No plans exist at either the City or TxDOT level to purchase homes or other residential property near the airport.
Why is the Georgetown Airport Master Plan being updated?
While most airport master plans typically cover a 20-year life span, the current 2005 Airport Master Plan is scheduled to be updated in calendar year 2016. Consultant selection will start late in the summer of 2016 with publication of an updated plan estimated for summer of 2018. Public participation in the update process will be key to adopt an effective Master Plan. The update of the Airport Master Plan helps provide guidance and direction for future planning of Airport improvements to meet the desired goals of the community.
Are public use airports allowed to limit airport hours of operations, the number of takeoffs or landings, or the number of based airplanes at their airports?
No.

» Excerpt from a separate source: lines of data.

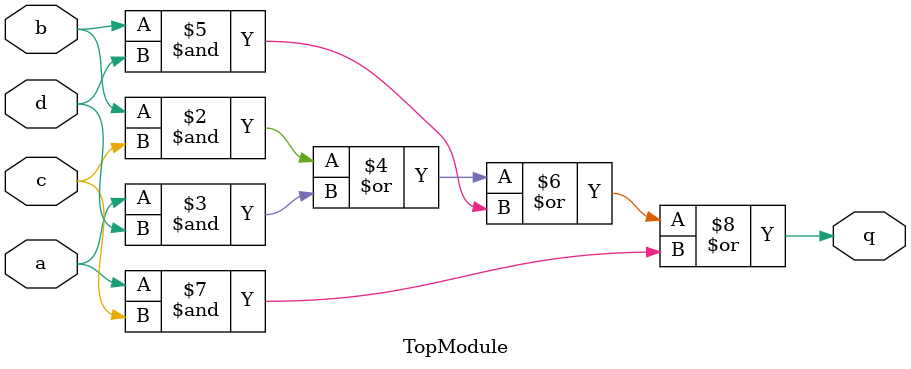
<source format=sv>
module TopModule (
    input logic a,
    input logic b,
    input logic c,
    input logic d,
    output logic q
);

always @(*) begin
    q = (b & c) | (a & d) | (b & d) | (a & c);
end

endmodule
</source>
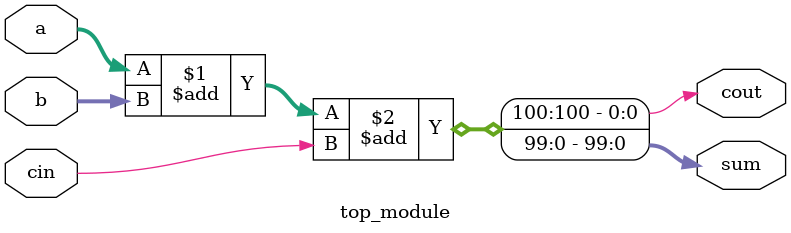
<source format=v>
module top_module( 
    input [99:0] a, b,
    input cin,
    output cout,
    output [99:0] sum );
  
    assign {cout,sum}=a+b+cin;
    
endmodule

</source>
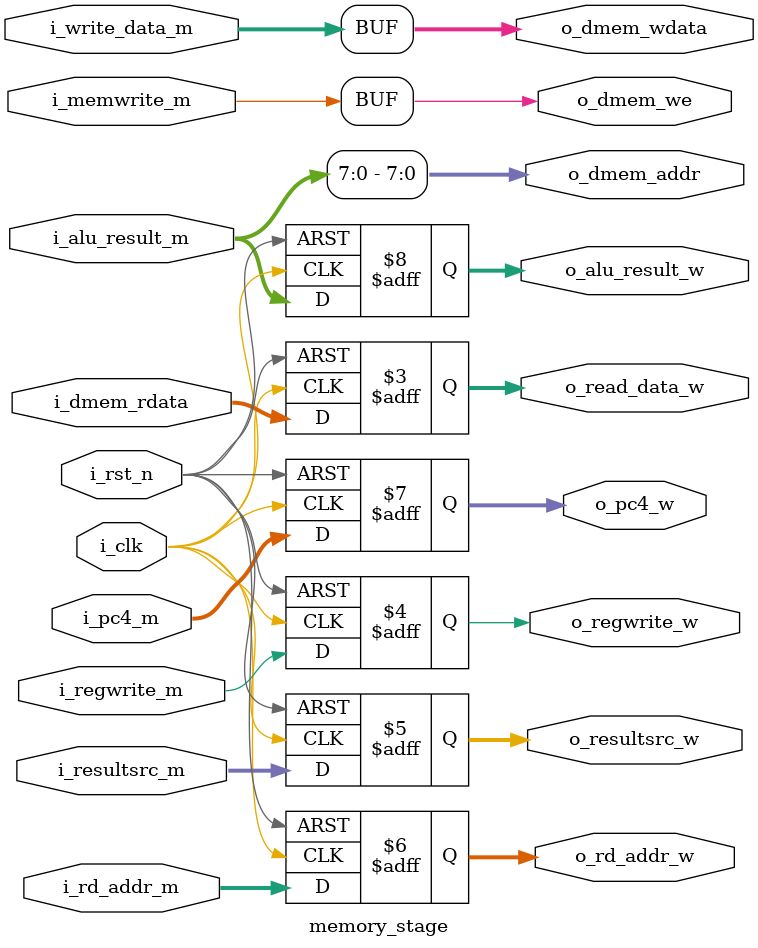
<source format=sv>
/**
 * PBL3 - RISC-V Pipelined Processor
 * Memory Stage Module with External Memory Interface
 *
 * File name: memory_stage.sv
 *
 * Objective:
 *     Implements the memory access stage of a pipelined RISC-V processor.
 *     Interfaces with external data memory and forwards pipeline data.
 *
 * Description:
 *     - Provides interface signals to external data memory
 *     - Handles memory read/write control
 *     - Manages MEM/WB pipeline register
 *     - No internal memory instantiation
 */

`timescale 1ns/1ps

module memory_stage #(
    parameter P_DATA_WIDTH = 32,
    parameter P_DMEM_ADDR_WIDTH = 8
)(
    input logic i_clk,
    input logic i_rst_n,
    
    // Pipeline inputs from EX stage
    input logic i_regwrite_m,
    input logic [1:0] i_resultsrc_m,
    input logic i_memwrite_m,
    input logic [P_DATA_WIDTH-1:0] i_alu_result_m,
    input logic [P_DATA_WIDTH-1:0] i_write_data_m,
    input logic [4:0] i_rd_addr_m,
    input logic [P_DATA_WIDTH-1:0] i_pc4_m,
    
    // External Data Memory Interface
    output logic                          o_dmem_we,
    output logic [P_DMEM_ADDR_WIDTH-1:0]  o_dmem_addr,
    output logic [P_DATA_WIDTH-1:0]       o_dmem_wdata,
    input  logic [P_DATA_WIDTH-1:0]       i_dmem_rdata,
    
    // Pipeline Outputs to WB stage
    output logic [P_DATA_WIDTH-1:0] o_read_data_w,
    output logic o_regwrite_w,
    output logic [1:0] o_resultsrc_w,
    output logic [4:0] o_rd_addr_w,
    output logic [P_DATA_WIDTH-1:0] o_pc4_w,
    output logic [P_DATA_WIDTH-1:0] o_alu_result_w
);

    //=========================================================================
    // External Data Memory Interface Logic
    //=========================================================================
    
    // Connect memory control signals to external data memory
    assign o_dmem_we    = i_memwrite_m;                              // Write enable
    assign o_dmem_addr  = i_alu_result_m[P_DMEM_ADDR_WIDTH-1:0];     // Address from ALU
    assign o_dmem_wdata = i_write_data_m;                            // Write data

    //=========================================================================
    // MEM/WB Pipeline Register
    //=========================================================================
    
    always_ff @(posedge i_clk or negedge i_rst_n) begin
        if (!i_rst_n) begin
            // Reset all outputs to safe values
            o_regwrite_w   <= '0;
            o_resultsrc_w  <= '0;
            o_read_data_w  <= '0;
            o_rd_addr_w    <= '0;
            o_pc4_w        <= '0;
            o_alu_result_w <= '0;
        end else begin
            // Forward control signals and data to WB stage
            o_regwrite_w   <= i_regwrite_m;
            o_resultsrc_w  <= i_resultsrc_m;
            o_alu_result_w <= i_alu_result_m;
            o_read_data_w  <= i_dmem_rdata;     // Data read from external memory
            o_rd_addr_w    <= i_rd_addr_m;
            o_pc4_w        <= i_pc4_m;
        end
    end

endmodule
</source>
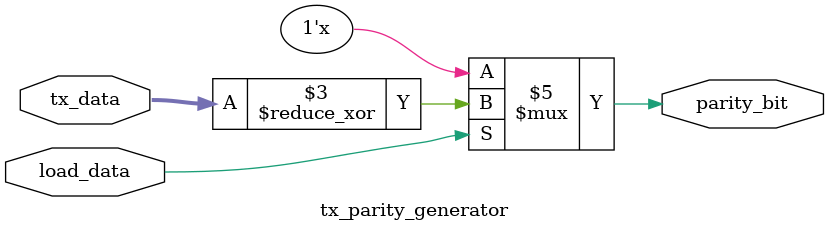
<source format=v>
module tx_parity_generator(
    input load_data,
    input [7:0] tx_data,
    output reg parity_bit);

    always @(*)
    begin
        if( load_data==1'b1 )
            parity_bit = ^ tx_data;
        else
            parity_bit = 1'bZ;      
// to be checked later on
    end
endmodule

</source>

These type of restrictions would violate the FAA grant assurance provisions on the use of and access to public airports that are part of the National Airport System. FAA grant assurances are obligations to which an airport owner must agree in order to accept federal grant funds. Airplanes using an airport can be limited based on the airplane operational requirements such as runway length and elevation of airport. Each airplane operator is responsible to ensure they can safely operate at an airport.
How has the opening of the Control Tower affected flight patterns and traffic at Georgetown Municipal Airport?
Since opening of the Control Tower in 2007, air traffic controllers now manage the flow of airplane traffic both in and out of the Georgetown Municipal Airport. This has resulted in safety improvements of flight operations over the previous uncontrolled operations at the airport. Air traffic control follows strict safety criteria and guidelines. Controllers in the tower manage air traffic in a five-mile radius of the Airport. The Control Tower is open 7 days per week from 7 a.m. to 10 p.m. Due to sporadic night time airport use, from 10 p.m. to 7 a.m. the airport reverts to an uncontrolled air space.
What programs are in place related to Airport noise issues?
A 2002 Airport Noise Compatibility Study provided recommendations related to Airport flight patterns and ground maintenance operations. The study examined the voluntary Fly Friendly program with recommendations for pilots utilizing the Airport. With the 2007 activation of the Control Tower, traffic patterns now follow airport traffic control guidelines. Airport management has identified two locations for ground maintenance high-power engine testing. These locations were selected to minimize noise issues from engine run operations.
What economic benefit does the Airport provide to the City of Georgetown?
The Georgetown Municipal Airport generates economic activity through capital and operations expenditures, business activities of airport tenants, and spending by visitors using airport facilities. The Airport provides an economic benefit to the local economy through employment of over 200 personnel at various businesses on the airport. A 2011 Texas Department of Transportation Economic Impacts Report concluded the Airport has an annual economic impact to the City of Georgetown local economy of over $23 million dollars. Please read the attached report Economic Impact Report.
What is the financial health of the Airport?
The financial health of the Airport continues to improve. While the Airport currently does not cover every cost, fees collected on land leases, hangar and tie-down rentals, and fuel sales cover 100 percent of expenses such as matching shares for TXDOT grants, airport staffing, and operations and maintenance. These fees are paid by Airport users. The Airport currently is not able to cover the City-mandated 45 day contingency (rainy day funding) requirement. This contingency requirement is to cover emergency items. Through continued reductions of Airport expenses and additional Airport revenues, the long-term plan is that the Airport fund will also cover all contingency requirements.